Foto: imago/blickwinkel
Palco de representação estatal
Consta que Justiniano 1º investiu quase 150 toneladas de ouro na construção da Hagia Sophia ("Sagrada Sabedoria" em grego). Mas em breve ela precisou ser reformada: projetada com uma forma plana demais, sua cúpula desabou durante um terremoto. Em breve a basílica passou a ser utilizada como igreja do Estado. Desde meados do século 7º, quase todos os soberanos bizantinos foram coroados nela.
Foto: Getty Images
De igreja a mesquita
O domínio bizantino sobre Constantinopla teve fim em 1453, quando o sultão otomano Mehmet 2º conquistou a cidade e transformou a Hagia Sophia em mesquita.
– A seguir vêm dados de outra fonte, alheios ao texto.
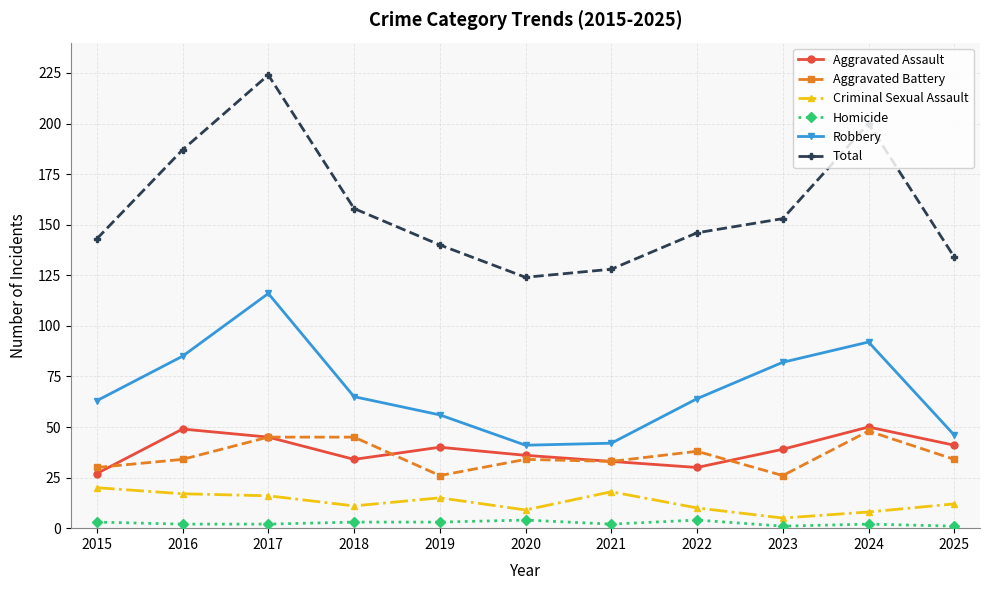

At 2020, list the series in order from smallest to largest.

Homicide, Criminal Sexual Assault, Aggravated Battery, Aggravated Assault, Robbery, Total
Cruzes cederam lugar à lua crescente, sinos e altar foram destruídos ou desmontados, mosaicos e pinturas murais foram caiados por cima. Com a construção do primeiro minarete, o prédio sacro ganhou aparência muçulmana também por fora.
Foto: public domain
De mesquita a museu
Em 1934, o fundador da República da Turquia, Mustafa Kemal Atatürk (foto), transformou em museu a "Ayasofya", como é denominada em turco, na atual metrópole de Istambul. A secularização acarretou minuciosos trabalhos de restauração. Os antigos mosaicos bizantinos foram revelados, porém cuidou-se também para não destruir os posteriores acréscimos muçulmanos.
Foto: AP
Islã e cristianismo lado a lado
A agitada história da Hagia Sophia se apresenta a cada passo aos visitantes atuais: nesta foto, os nomes "Maomé" (esq.) e "Alá" (dir.) ladeiam Nossa Senhora com Jesus no colo (ao fundo). Notáveis são também as 40 janelas da grande cúpula: além de deixar entrar a luz, elas impedem que rachaduras se expandam, destruindo a estrutura cupular.
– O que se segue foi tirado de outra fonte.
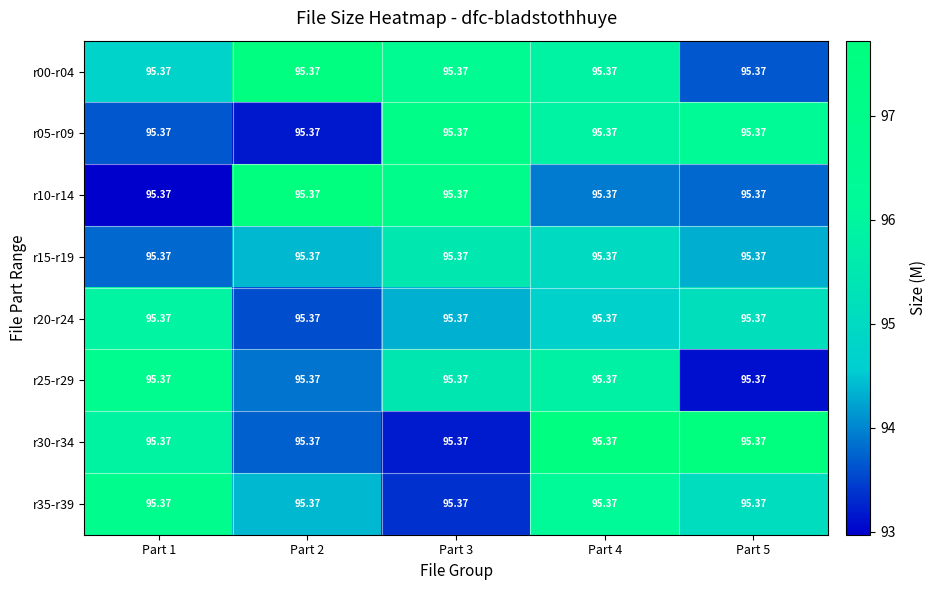

What value does the r30-r34 series have at Part 3?

93.2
Foto: Bulent Kilic/AFP/Getty Images
Ícones bizantinos
O mosaico mais imponente da Basílica de Santa Sofia (como também é conhecida no mundo cristão) é uma imagem do século 14, na parede da galeria sul. Mesmo não estando completamente preservado, os rostos ainda estão bem visíveis: no meio aparece Jesus, como senhor do mundo, Maria está à sua esquerda e João, à direita.
Foto: STR/AFP/Getty Images
Proibido rezar
Hoje em dia é proibido orar na Hagia Sophia. Bento 16 também obedeceu essa determinação durante a visita que fez ao local, em 2006, a qual transcorreu sob forte esquema de segurança, devido aos protestos dos nacionalistas contra a presença do papa. Recentemente a associação nacionalista-conservadora Juventude Anatólia reuniu 15 milhões de assinaturas, para que o museu volte a ser mesquita.
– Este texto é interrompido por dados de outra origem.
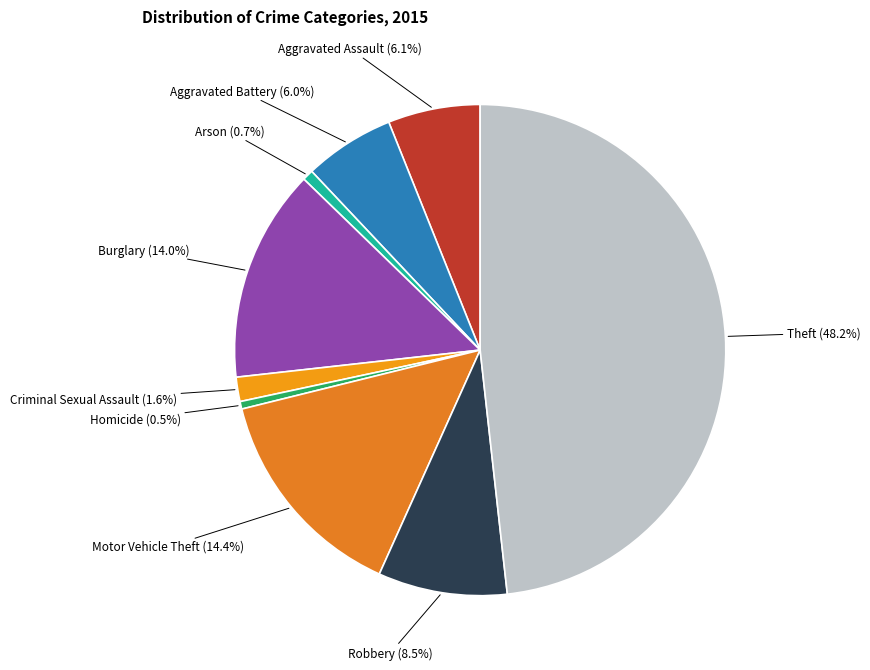

Which slice is the largest?

Theft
Foto: Mustafa Ozer/AFP/Getty Images
Alto valor simbólico
Não faltam construções sacras muçulmanas nas cercanias da Hagia Sophia. Logo ao lado erguem-se os minaretes da Mesquita do Sultão Ahmed, também conhecida como Mesquita Azul (dir.). Os nacionalistas exigem a transformação da basílica em mesquita: ela simbolizaria a tomada de Constantinopla pelos otomanos, constituindo, portanto, um legado islâmico que precisa ser preservado.
Foto: picture-alliance/Arco
Reivindicações ortodoxas
O patriarca de Constantinopla Bartolomeu 1º também reivindica a Hagia Sophia. Há anos o líder honorífico de todos os cristãos ortodoxos apela para que a basílica seja reaberta à liturgia. "A Hagia Sophia foi construída para ser testemunha da fé cristã", argumenta o bispo ortodoxo.
Foto: picture-alliance/dpa
Destino em aberto
O futuro da Hagia Sophia é incerto. Até agora, somente o partido nacionalista MHP reivindica a transformação do museu em mesquita. Dois requerimentos seus já fracassaram no Parlamento. O governo turco não se manifesta sobre essa questão, aparentemente em reação a protestos internacionais. A Unesco também está preocupada: afinal, desde 1985 a Hagia Sophia é Patrimônio Cultural da Humanidade.